BNL Home

Sensing

Brookhaven National Laboratory has unique expertise in measurement theory, instrument development, and advanced geophysical data analysis in the areas of aerosols, trace gas monitoring, winds and turbulence, and precipitation across several interfaces relevant to those found in energy hotspots. In addition, Brookhaven has world-leading capabilities in microwave and optical sensor technology and science applications.

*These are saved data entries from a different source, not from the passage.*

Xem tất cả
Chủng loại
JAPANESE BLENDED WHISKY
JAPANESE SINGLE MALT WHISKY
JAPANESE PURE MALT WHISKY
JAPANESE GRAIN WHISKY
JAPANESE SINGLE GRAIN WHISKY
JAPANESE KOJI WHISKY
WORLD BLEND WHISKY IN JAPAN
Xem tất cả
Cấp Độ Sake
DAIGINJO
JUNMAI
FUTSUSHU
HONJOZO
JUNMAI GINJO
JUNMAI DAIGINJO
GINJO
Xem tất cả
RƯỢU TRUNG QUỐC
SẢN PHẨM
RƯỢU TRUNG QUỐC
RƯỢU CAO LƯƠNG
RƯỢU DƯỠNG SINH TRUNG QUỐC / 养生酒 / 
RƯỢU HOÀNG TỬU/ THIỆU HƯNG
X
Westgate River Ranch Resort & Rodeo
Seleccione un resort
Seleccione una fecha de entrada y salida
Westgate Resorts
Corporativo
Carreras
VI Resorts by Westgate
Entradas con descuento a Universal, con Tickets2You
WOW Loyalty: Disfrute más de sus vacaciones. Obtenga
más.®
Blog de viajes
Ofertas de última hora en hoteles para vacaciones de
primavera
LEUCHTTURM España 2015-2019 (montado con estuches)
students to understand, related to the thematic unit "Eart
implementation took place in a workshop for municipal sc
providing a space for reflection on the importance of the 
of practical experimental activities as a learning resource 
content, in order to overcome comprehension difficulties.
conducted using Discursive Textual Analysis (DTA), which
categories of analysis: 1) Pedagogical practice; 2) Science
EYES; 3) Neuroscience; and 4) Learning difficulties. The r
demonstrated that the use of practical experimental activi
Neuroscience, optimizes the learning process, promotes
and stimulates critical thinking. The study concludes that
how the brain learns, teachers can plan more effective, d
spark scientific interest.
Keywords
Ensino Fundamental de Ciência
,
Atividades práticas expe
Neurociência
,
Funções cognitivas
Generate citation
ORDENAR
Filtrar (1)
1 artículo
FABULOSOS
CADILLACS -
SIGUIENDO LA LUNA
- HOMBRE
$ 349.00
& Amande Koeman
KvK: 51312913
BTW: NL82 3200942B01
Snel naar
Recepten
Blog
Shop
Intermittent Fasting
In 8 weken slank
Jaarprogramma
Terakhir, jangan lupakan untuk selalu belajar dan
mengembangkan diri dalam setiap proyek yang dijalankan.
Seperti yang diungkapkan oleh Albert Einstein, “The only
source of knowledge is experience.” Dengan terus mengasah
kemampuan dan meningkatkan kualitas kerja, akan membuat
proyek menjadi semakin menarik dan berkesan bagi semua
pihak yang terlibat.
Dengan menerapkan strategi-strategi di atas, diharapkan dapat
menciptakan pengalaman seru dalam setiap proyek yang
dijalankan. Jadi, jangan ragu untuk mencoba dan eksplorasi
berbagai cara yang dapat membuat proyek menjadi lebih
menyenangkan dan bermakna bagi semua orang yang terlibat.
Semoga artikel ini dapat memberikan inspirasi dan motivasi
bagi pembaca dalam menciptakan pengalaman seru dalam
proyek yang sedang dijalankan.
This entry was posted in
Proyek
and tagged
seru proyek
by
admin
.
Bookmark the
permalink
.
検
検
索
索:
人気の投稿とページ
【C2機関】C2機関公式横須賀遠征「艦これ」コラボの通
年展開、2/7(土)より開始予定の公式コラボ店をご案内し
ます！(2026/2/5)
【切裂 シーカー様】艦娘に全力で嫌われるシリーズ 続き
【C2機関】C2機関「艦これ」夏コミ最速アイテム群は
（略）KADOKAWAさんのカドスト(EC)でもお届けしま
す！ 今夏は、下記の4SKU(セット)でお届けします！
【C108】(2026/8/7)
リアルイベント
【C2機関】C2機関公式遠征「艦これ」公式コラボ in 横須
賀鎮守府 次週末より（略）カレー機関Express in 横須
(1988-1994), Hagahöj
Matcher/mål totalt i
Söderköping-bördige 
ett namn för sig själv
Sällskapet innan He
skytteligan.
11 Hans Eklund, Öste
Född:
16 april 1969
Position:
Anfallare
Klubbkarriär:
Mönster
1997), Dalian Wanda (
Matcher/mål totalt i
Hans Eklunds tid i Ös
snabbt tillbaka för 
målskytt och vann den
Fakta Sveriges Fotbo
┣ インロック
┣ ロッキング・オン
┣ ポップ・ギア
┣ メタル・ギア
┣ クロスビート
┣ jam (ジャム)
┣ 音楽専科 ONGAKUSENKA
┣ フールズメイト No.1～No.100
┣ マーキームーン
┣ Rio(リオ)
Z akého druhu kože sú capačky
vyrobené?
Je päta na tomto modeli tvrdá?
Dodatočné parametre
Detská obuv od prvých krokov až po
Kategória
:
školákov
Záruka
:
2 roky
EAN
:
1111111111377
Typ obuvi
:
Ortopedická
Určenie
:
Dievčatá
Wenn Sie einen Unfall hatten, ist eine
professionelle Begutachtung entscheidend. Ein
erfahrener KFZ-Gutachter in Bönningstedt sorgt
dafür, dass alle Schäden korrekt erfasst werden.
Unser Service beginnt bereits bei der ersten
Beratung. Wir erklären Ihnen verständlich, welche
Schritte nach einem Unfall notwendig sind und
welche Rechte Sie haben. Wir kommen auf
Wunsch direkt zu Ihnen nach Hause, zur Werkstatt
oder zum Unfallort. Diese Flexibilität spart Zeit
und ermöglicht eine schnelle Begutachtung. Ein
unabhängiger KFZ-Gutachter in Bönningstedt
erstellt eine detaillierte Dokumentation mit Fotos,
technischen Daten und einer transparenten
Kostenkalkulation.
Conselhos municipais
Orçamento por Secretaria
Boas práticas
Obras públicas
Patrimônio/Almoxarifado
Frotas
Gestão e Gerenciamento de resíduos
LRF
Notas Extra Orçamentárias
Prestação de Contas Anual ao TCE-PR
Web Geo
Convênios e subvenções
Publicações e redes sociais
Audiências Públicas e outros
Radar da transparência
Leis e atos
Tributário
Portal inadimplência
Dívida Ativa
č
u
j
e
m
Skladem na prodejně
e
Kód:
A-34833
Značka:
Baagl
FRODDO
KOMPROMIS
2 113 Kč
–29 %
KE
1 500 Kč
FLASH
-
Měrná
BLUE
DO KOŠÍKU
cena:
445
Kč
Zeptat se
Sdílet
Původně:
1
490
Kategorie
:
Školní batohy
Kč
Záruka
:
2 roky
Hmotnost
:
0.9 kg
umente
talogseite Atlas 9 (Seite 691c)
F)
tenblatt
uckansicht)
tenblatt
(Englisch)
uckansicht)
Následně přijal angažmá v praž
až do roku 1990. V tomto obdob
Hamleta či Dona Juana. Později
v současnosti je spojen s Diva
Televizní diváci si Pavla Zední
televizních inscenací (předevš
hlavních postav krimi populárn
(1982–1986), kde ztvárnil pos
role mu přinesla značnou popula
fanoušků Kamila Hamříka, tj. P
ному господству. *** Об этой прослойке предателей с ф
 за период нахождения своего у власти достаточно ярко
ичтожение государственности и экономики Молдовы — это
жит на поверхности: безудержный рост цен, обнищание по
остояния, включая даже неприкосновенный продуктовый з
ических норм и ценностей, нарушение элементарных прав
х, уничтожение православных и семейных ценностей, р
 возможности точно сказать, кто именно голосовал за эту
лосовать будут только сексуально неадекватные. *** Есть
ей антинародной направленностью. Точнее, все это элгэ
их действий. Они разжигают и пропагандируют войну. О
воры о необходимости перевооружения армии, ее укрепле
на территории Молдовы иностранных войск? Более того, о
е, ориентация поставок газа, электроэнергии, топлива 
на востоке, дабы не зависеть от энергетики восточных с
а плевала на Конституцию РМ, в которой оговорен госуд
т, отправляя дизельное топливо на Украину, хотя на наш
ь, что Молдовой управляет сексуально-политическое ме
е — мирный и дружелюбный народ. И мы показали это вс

Fixed and Mobile Observatories

The Center for Multiscale Applied Sensing in partnership with the Radar Science group at Stony Brook University continuously operates 4 fixed observatories. The fixed stations are suited in lower Manhattan, NYC, Stony Brook, Brookhaven National Laboratory and Southampton in Suffolk, NY. The selected stations transect the complex urban-coastal environment in an east-west direction. Each fixed observing station includes active lidar and radar observations, surface meteorology and rainfall information. The measurements from these stations will provide critical atmospheric measurements such as PBL height, aerosol/smoke profiling, cloud fraction and base height, hydrometeor distribution and type in the atmospheric column and rain/snow amount.

map of fixed observatory locations

The observations from the profiling sensors will be enhanced by additional observations from our two mobile trucks: i) the BNL “fair-weather” mobile truck that includes a state-of-the-art scanning Doppler lidar, a met station and small and medium size drones capable of performing meteorological and air quality measurements and ii) the SBU “weather” mobile truck that features a profiling radar, lidar, a sounding system and a state-of-the-art phased array X-band radar.

Distributed Measurement Networks

CMAS scientists are working with Brookhaven’s Instrumentation Division to develop networks of small, low power, autonomous instrument packages to target specific applications in environmental and climate science. Traditionally, surface observations are concentrated in single, regionally representative sites comprising suites of complex instrumentation that require significant infrastructure. However, many of the geophysical parameters important to terrestrial and atmospheric processes vary on much finer scales. As models of the land-atmosphere system are increasingly run at higher spatial and temporal resolutions, better understanding of these processes and their interactions at commensurate resolution is required.

Small sensor packages are designed to measure specific properties or interactions of interest and so can be optimized for size, weight, power, ease of data communications, cost, and autonomy. This provides flexibility in the mode or location of deployment – for example very remote areas or urban centers – and also in the density of measurements within the network. These sensor packages may also be appropriate for flying on Unmanned Aerial Systems (UAS), providing continuous spatial coverage over the surface or vertical profiling of atmospheric constituents, augmenting the ground-based network. Moving from the single, comprehensive, and complex measurement site to elemental sensor packages in distributed networks broadens the range of questions that can be asked of the environment that humans inhabit.